#### [YOUR GOAL]
Leaving out all pictures, reproduce the entries below exactly, from the first line through the line that contains "height: 37px ->".

#### [SOURCE RECORDS]
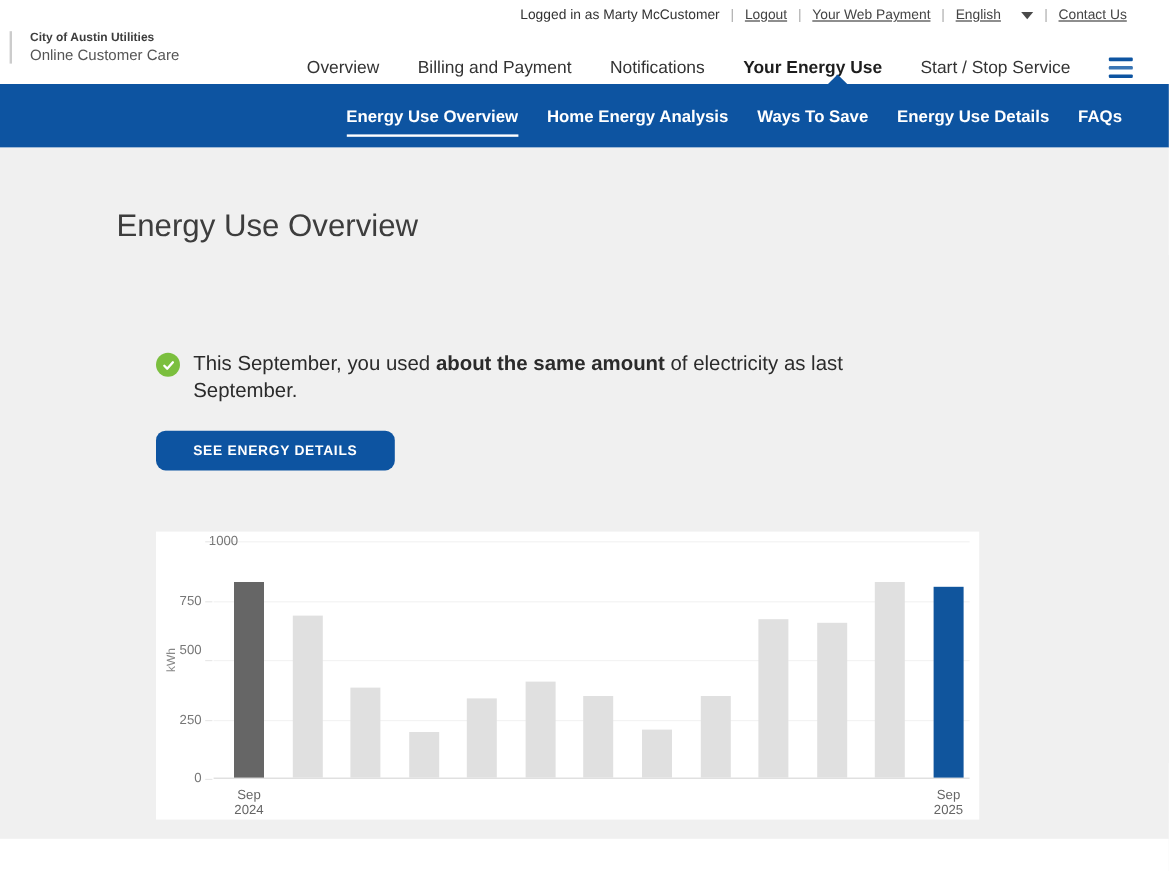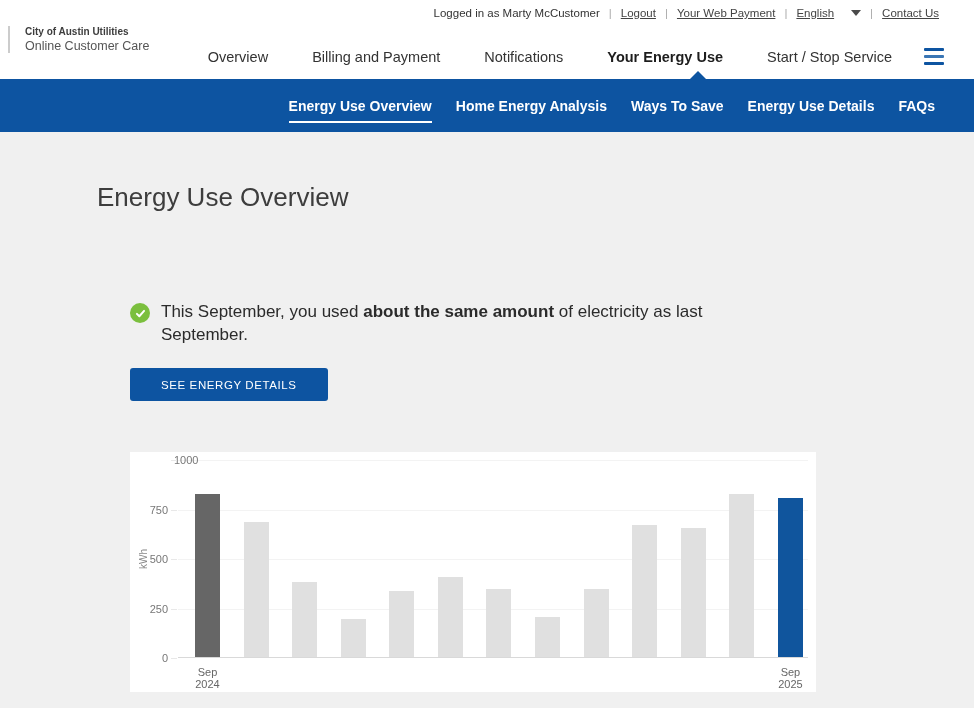"Logged in as Marty McCustomer" .header { height: 79px -> 70px }
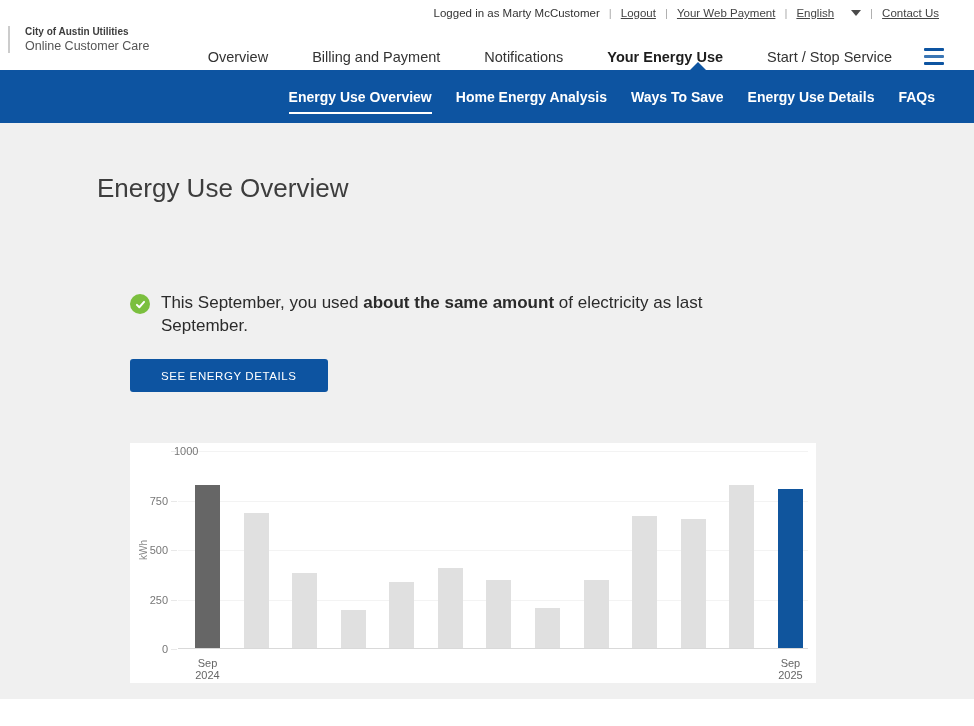"Overview" .nav-item { margin-left: 12px -> none }
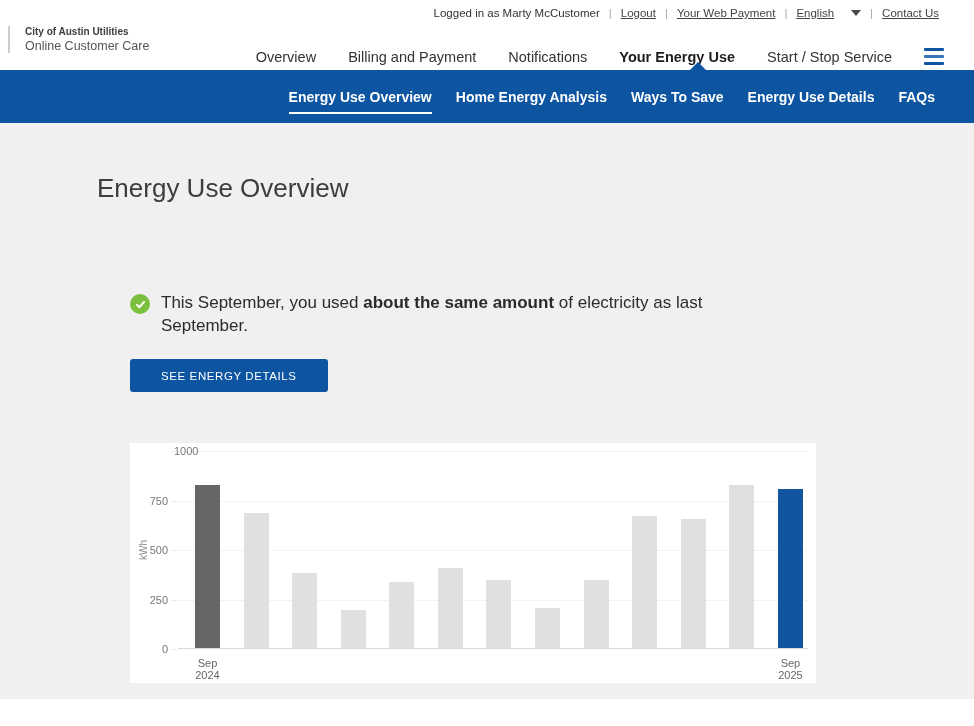"SEE ENERGY DETAILS" .cta-button { border-radius: 3px -> 8px; font-weight: 400 -> 700 }
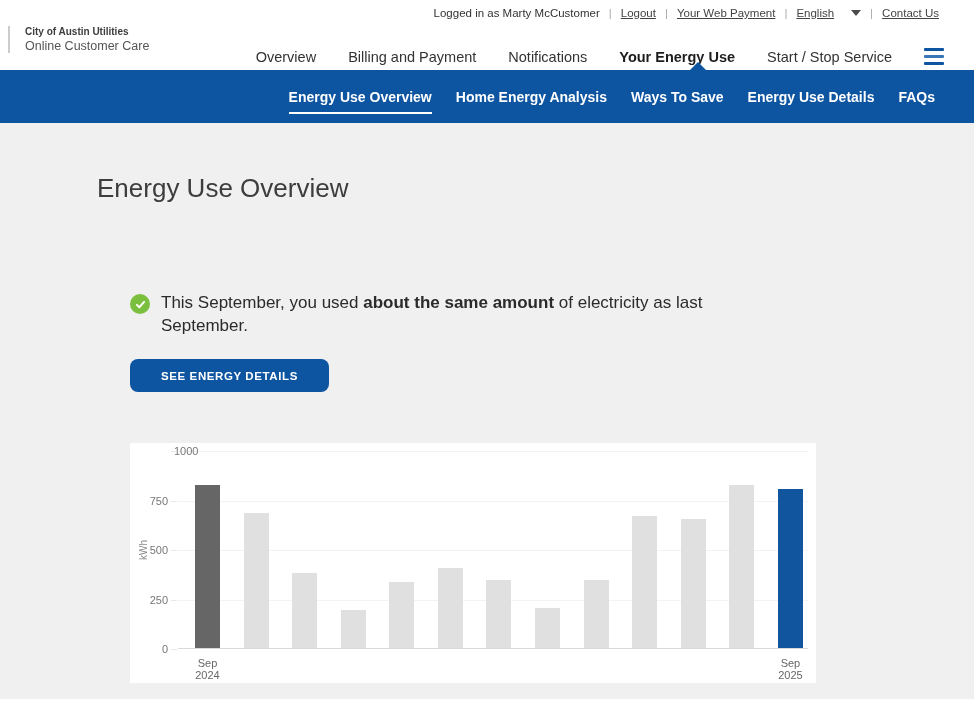"500" div.ytick-label { top: 101px -> 93px }
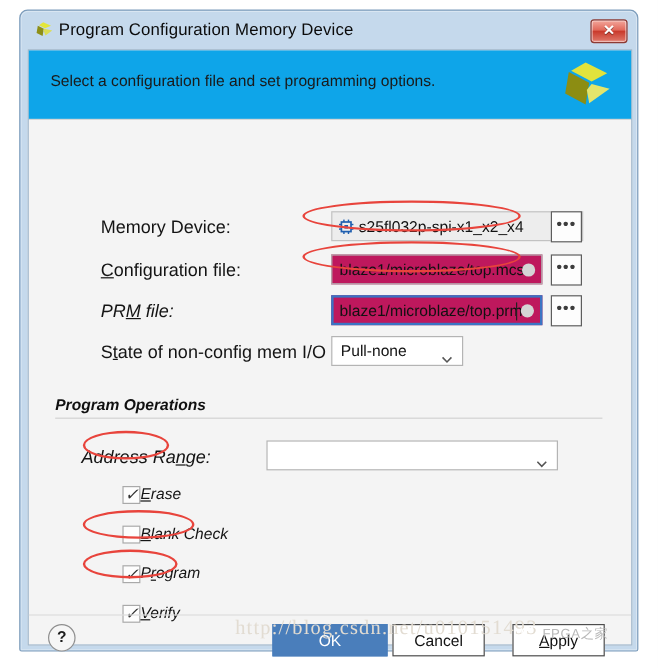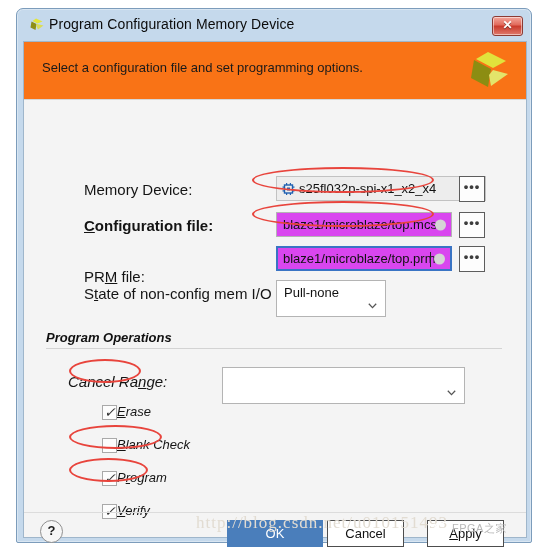"Select a configuration file and" #header { background: #f97316 -> #0ea5e9 }
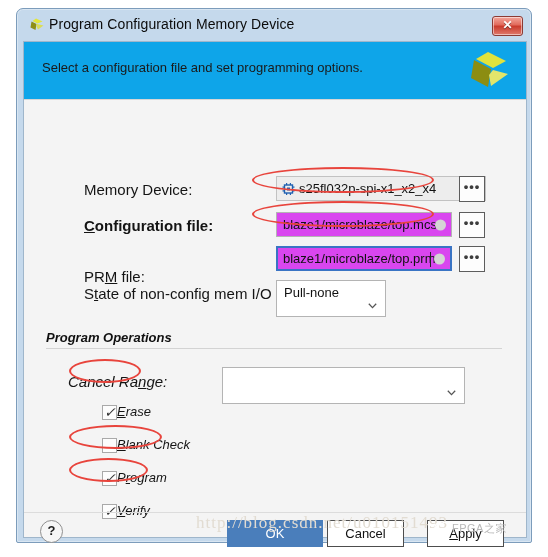"Configuration file:" span.row-label { font-weight: bold -> none }
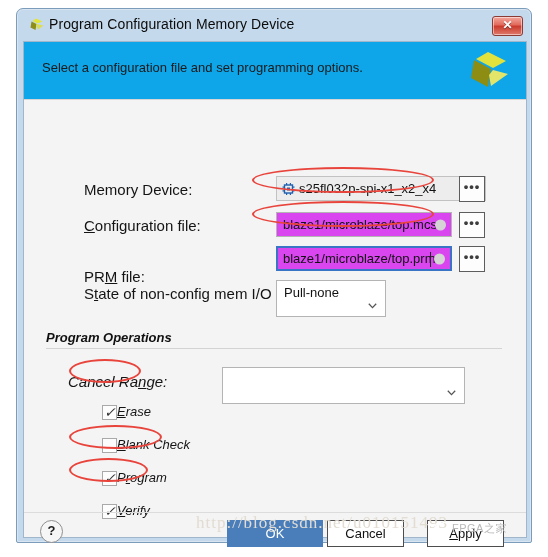"blaze1/microblaze/top.mcs" .textbox { background: #d946ef -> #be185d }
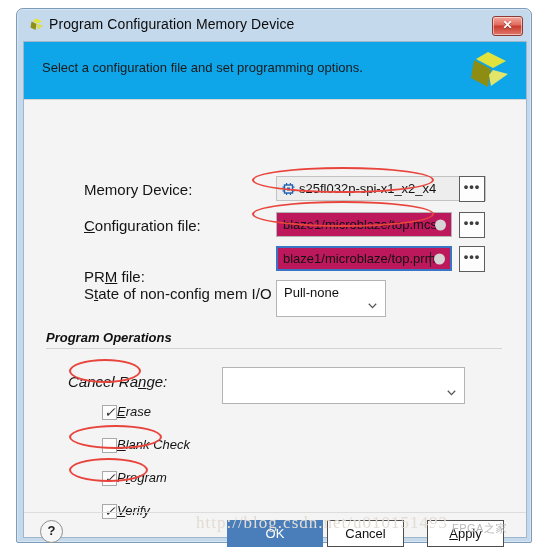"PRM file:" span.row-label { font-style: none -> italic; top: 226px -> 209px }
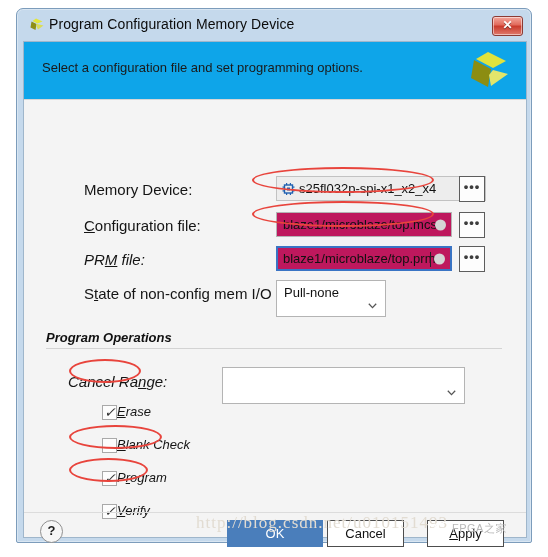"Pull-none" .combo { height: 37px -> 25px }
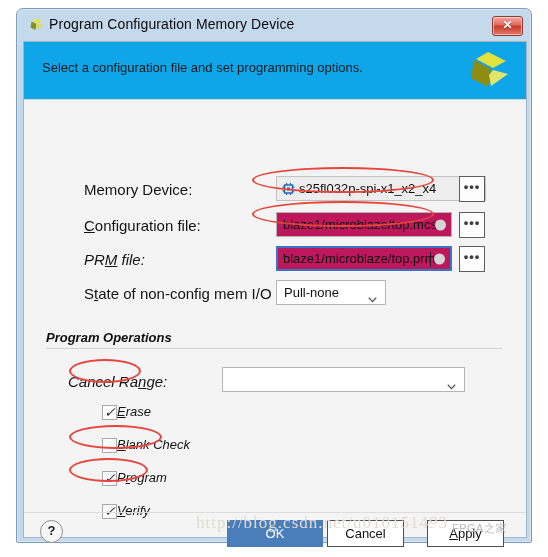"Cancel Ra" span { text: Cancel -> Address }
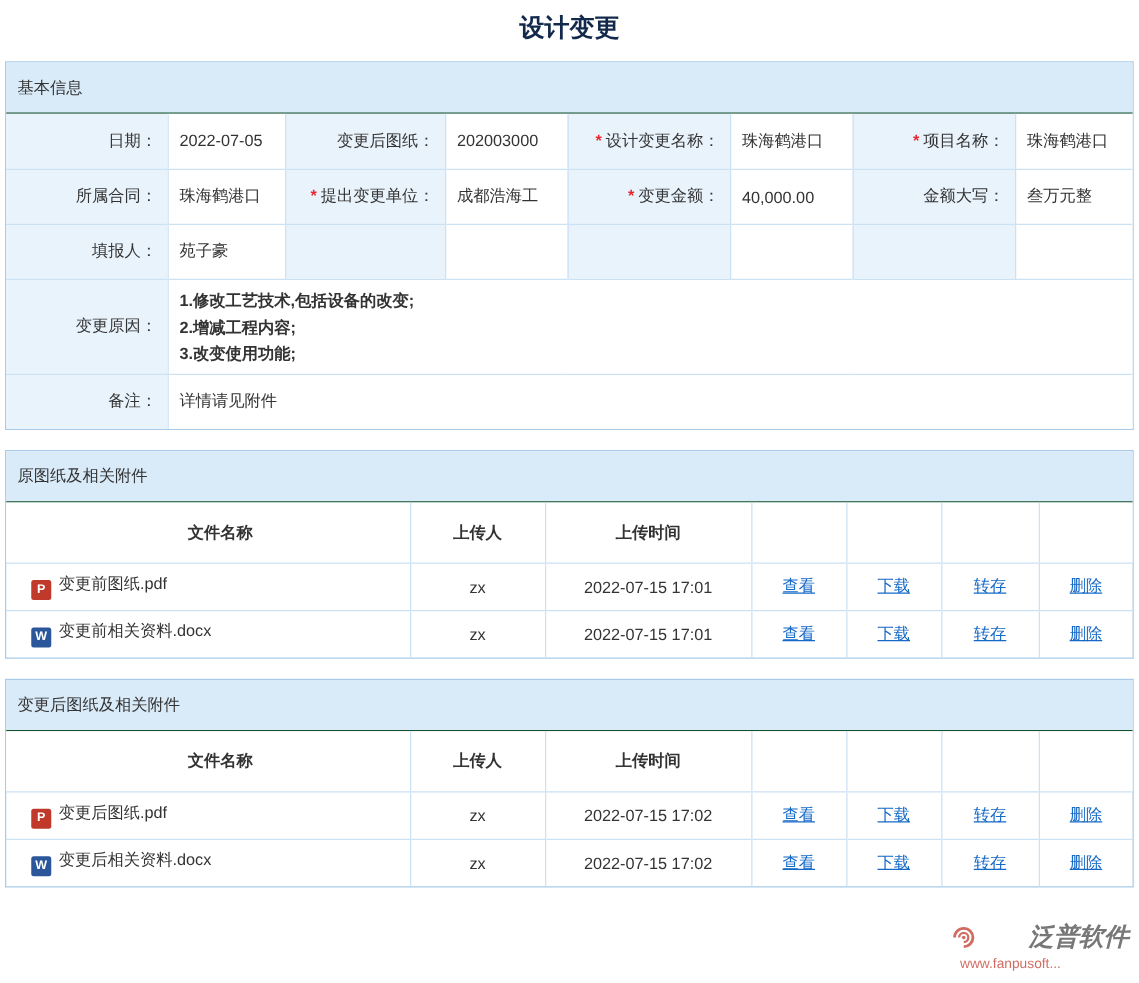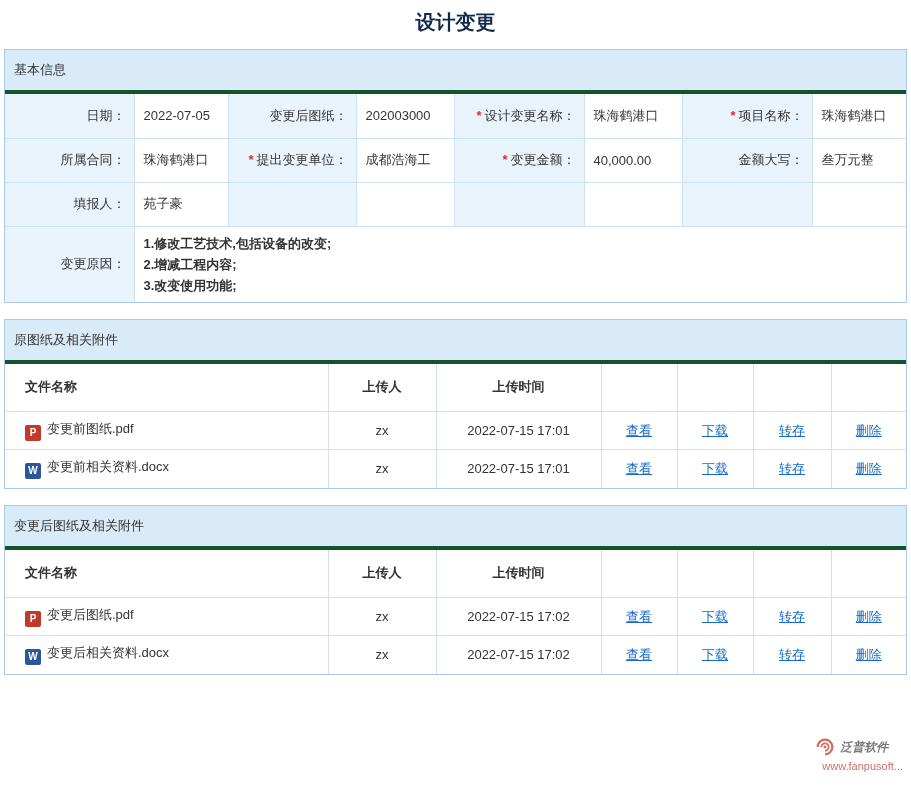"基本信息" .section-header { border-bottom: 4px solid #14532d -> 1px solid #14532d }
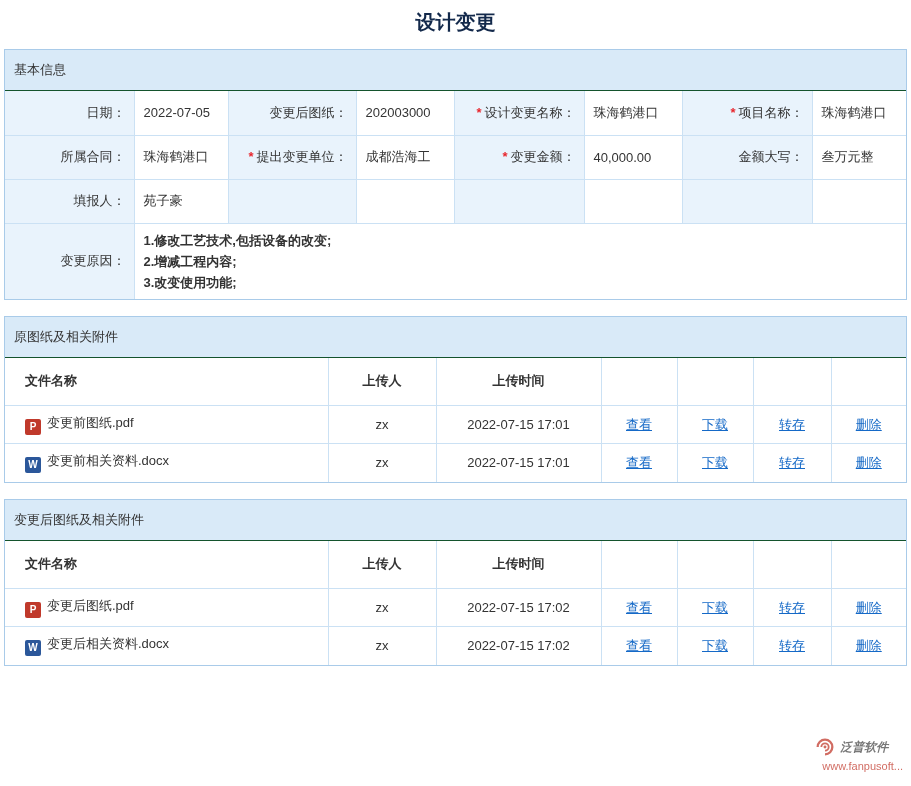"备注：" tr { html: none -> <tr> <td><span>备注：</span></td> <td>详情请见附件</td> </tr> }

#### [ANSWER TO THIS PROBLEM]
"Logged in as Marty McCustomer" .header { height: 79px -> 70px }
"Overview" .nav-item { margin-left: 12px -> none }
"SEE ENERGY DETAILS" .cta-button { border-radius: 3px -> 8px; font-weight: 400 -> 700 }
"500" div.ytick-label { top: 101px -> 93px }
"Select a configuration file and" #header { background: #f97316 -> #0ea5e9 }
"Configuration file:" span.row-label { font-weight: bold -> none }
"blaze1/microblaze/top.mcs" .textbox { background: #d946ef -> #be185d }
"PRM file:" span.row-label { font-style: none -> italic; top: 226px -> 209px }
"Pull-none" .combo { height: 37px -> 25px }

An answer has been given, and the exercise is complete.